Flier, W.G. ; Grünwald, N.J. ; Kroon, L.P.N.M. ; Sturbaum, A.K. ; Bosch, G.B.M. van den; Garay-Serrano, E. ; Lozoya-Saldaña, H. ; Fry, W.E. ; Turkensteen, L.J. - \ 2003
Phytopathology 93 (2003)4. - ISSN 0031-949X - p. 382 - 390.
nevado-de-toluca - western slopes - mont debary - sympatric speciation - pcr amplification - p-infestans - flow - resistance - diversity - oospores
The Population structure of Phytophthora infestans in the Toluca Valley of central Mexico was assessed using 170 isolates collected front cultivated potatoes and the native wild Solanum spp., S. demissum and S. xedinense. All isolates were analyzed for mitochondrial DNA (mtDNA) haplotype and amplified fragment length polymorphism (AFLP) multi-locus fingerprint genotype.
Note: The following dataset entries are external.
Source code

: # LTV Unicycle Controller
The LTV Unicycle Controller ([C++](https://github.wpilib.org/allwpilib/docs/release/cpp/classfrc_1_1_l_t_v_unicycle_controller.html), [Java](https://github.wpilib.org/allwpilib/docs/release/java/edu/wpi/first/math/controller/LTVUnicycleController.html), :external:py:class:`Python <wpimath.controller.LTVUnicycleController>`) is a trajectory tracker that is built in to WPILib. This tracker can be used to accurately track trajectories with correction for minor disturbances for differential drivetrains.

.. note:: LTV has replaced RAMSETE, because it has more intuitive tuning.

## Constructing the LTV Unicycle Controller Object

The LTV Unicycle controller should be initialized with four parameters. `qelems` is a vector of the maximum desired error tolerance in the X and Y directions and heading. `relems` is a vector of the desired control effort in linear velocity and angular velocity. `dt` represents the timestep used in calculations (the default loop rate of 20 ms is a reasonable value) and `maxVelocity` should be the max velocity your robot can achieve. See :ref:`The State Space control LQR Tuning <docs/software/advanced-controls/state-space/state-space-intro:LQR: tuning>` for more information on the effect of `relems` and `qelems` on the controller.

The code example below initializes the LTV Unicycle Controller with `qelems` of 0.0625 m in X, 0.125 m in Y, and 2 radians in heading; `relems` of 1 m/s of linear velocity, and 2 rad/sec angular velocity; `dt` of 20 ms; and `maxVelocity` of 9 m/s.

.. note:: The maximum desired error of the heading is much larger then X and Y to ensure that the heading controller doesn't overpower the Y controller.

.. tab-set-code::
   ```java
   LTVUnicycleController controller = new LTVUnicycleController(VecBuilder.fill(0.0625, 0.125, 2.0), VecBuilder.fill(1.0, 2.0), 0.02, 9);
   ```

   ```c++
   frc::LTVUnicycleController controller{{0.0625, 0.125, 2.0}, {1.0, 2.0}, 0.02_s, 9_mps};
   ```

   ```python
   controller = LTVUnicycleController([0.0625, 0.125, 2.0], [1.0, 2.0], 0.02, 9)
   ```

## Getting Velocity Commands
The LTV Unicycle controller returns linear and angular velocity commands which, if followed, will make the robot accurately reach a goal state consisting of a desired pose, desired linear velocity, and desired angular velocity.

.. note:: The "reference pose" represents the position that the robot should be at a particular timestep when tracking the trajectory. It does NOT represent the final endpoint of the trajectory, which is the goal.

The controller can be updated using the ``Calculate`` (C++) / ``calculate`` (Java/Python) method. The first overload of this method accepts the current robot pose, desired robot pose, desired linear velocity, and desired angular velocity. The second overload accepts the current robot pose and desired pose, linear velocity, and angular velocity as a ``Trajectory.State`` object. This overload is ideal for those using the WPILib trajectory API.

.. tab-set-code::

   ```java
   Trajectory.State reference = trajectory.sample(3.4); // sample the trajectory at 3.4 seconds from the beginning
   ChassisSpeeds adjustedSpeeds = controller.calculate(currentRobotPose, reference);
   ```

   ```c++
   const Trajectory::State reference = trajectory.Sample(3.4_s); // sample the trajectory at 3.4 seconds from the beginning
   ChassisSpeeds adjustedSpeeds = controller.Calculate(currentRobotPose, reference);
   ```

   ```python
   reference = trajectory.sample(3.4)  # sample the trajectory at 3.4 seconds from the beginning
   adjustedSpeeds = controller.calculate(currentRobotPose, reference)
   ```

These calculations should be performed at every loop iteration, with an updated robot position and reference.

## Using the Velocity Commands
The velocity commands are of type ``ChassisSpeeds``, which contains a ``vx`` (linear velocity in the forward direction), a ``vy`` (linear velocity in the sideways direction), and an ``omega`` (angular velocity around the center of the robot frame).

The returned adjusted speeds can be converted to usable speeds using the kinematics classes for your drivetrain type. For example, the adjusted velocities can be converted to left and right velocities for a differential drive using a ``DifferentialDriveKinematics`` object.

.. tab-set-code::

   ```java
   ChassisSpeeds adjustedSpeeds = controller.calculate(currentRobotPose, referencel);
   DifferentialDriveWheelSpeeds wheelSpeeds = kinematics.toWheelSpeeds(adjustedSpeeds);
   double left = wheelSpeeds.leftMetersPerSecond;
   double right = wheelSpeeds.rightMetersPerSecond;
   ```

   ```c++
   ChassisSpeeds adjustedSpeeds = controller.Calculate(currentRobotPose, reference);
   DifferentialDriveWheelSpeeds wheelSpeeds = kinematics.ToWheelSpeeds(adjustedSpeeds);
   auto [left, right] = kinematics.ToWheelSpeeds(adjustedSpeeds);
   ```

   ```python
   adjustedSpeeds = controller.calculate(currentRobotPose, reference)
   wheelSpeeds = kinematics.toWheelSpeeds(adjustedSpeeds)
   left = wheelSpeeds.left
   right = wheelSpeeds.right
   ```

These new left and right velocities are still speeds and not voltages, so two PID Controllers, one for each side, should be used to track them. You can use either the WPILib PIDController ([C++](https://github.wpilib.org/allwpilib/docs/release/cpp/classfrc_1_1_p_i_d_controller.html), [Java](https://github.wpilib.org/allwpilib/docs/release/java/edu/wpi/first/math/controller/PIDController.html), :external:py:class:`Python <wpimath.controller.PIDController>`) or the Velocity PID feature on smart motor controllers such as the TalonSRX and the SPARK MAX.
Isolate samples were monomorphic for mtDNA haplotype because all isolates tested were of the la haplotype. A total of 158 multilocus AFLP genotypes were identified among the 170 P. infestans isolates included in this study. P. infestans populations sampled in the Toluca Valley in 1997 were highly variable and almost every single isolate represented a unique genotype based on the analysis of 165 AFLP marker loci. Populations of P infestans collected from the commercial potato-growing region in the valley, the subsistence potato production area along the slopes of the Nevado de Toluca, and the native Solanum spp. on the forested slopes of the volcano showed a high degree of genetic diversity. The number of polymorphic loci varied from 20.0 to 62.4% for isolates collected from the field station and wild Solanum spp. On average, 81.8% (135) of the AFLP loci were polymorphic. Heterozygosity varied between 7.7 and 19.4%. Significant differentiation was found at the population level between strains originating from cultivated potatoes and wild Solanum spp. (P = 0.001 to 0.022). Private alleles were observed in individual isolates collected from all three populations, with numbers of unique dominant alleles varying from 9 to 16 for isolates collected from commercial potato crops and native Solanum spp.. respectively. Four AFLP markets were exclusively found present in isolates collected from S. demissum. Indirect estimation of gene flow between populations indicated restricted gene flow between both P. infestans populations front cultivated potatoes and wild Solanum hosts. There was no evidence found for the presence of substructuring at the subpopulation (field) level. We hypothesize that population differentiation and genetic isolation of P infestans in the Toluca Valley is driven by host-specific factors (i.e., R-genes) widely distributed in wild Solanum spp. and random genetic drift.